Since his designation as chairman in January, Carr has publicly threatened broadcasters numerous times in an effort to manipulate media coverage. He has called on ABC and NBC to remove late-night show hosts Jimmy Kimmel and Seth Meyers, investigated NPR and PBS over specious allegations that their advertisements violated federal law, and accused CBS News of news distortion following a 60 Minutes interview with then-presidential candidate Kamala Harris.
One of Carr’s favorite justifications for his threats is the FCC’s little-known News Distortion Policy, which gives the FCC broad power to investigate and punish broadcasters for allegedly “distorting” the news, and has become a cudgel to chill speech and undermine First Amendment protections.
Senators at the committee oversight hearing should require Chairman Carr to answer for his actions. Below are five questions they should ask.
- Will Chairman Carr commit to vote on repealing the News Distortion Policy within the next six months? In November, a bipartisan coalition of seven former FCC chairs and commissioners–including both chairs appointed by President Reagan, Mark Fowler and Dennis Patrick–filed a formal petition calling on the FCC to rescind its News Distortion Policy. Chairman Carr refused, tweeting “How about no.” This petition has been submitted to the full commission, and Chairman Carr has previously committed to reducing needless delays in FCC proceedings. The Senate oversight committee should demand that Carr uphold this commitment and bring the petition to a vote.

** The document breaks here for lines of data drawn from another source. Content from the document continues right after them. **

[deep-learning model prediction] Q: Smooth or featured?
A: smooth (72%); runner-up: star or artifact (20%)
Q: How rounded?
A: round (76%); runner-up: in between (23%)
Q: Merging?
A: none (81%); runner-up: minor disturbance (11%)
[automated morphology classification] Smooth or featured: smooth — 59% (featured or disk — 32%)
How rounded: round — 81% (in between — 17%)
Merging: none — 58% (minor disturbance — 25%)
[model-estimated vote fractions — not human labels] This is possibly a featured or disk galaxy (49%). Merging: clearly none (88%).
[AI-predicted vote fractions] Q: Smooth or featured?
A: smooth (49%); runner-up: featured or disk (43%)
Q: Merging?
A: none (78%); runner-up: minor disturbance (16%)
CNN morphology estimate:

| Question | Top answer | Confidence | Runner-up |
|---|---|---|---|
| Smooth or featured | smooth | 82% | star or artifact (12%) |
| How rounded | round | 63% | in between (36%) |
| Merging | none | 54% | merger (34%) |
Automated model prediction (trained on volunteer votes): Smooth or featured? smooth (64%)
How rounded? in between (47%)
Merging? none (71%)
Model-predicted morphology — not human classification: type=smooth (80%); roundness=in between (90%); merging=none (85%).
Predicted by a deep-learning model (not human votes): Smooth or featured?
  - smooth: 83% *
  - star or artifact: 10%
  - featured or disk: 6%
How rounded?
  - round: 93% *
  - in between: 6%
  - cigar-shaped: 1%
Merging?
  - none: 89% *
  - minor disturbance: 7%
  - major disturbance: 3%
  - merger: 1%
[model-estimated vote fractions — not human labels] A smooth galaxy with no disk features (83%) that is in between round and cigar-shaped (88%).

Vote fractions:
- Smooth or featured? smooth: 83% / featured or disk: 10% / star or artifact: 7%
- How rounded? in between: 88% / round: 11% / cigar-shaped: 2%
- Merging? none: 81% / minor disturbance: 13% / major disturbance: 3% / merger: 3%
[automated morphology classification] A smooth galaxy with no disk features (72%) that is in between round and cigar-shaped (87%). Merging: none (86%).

- Would Chairman Carr support a bipartisan effort by Congress to repeal the News Distortion Policy? The Wall Street Journal editorial board wrote that if Chairman Carr will not repeal the News Distortion Policy, “then maybe a free-speech caucus of Republicans and Democrats in Congress will.” With such strong bipartisan criticism, it begs the question: Why is Carr so at odds with the Conservative view of free speech? If the Chairman refuses to take action, legislative action may be necessary to protect the First Amendment and limit the FCC’s ability to censor and threaten media outlets.
- Has the FCC under Chairman Carr opened or re-opened any investigation into a broadcast station because of a disagreement with its news coverage? Carr recently reopened the docket regarding CBS’s editing of its interview with Kamala Harris, also the subject of a lawsuit brought by President Trump. In March, a bipartisan group of former commissioners warned in a formal comment that failure to close the docket “would suggest that the Commission has been transformed into a tool of White House-driven speech suppression.” The American public deserves to know why Chairman Carr re-opened this investigation.
- Does the FCC have the authority to monitor media, issue penalties, and suspend operations of outlets that it deems present “unbalanced” content? The Supreme Court recently held in Moody v. NetChoice, LLC that “it is no job for government to decide what counts as the right balance of private expression—to ‘un-bias’ what it thinks biased, rather than to leave such judgments to speakers and their audiences.”
- What differentiates the actions of the FCC under Chairman Carr’s leadership from those of authoritarian media regulators that coerce private media to support the government’s preferred narrative? With Carr’s recent actions, the committee must consider whether the FCC under his leadership acts as an authoritarian media regulator, much like Hungarian dictator Viktor Orban’s National Media and Infocommunications Authority.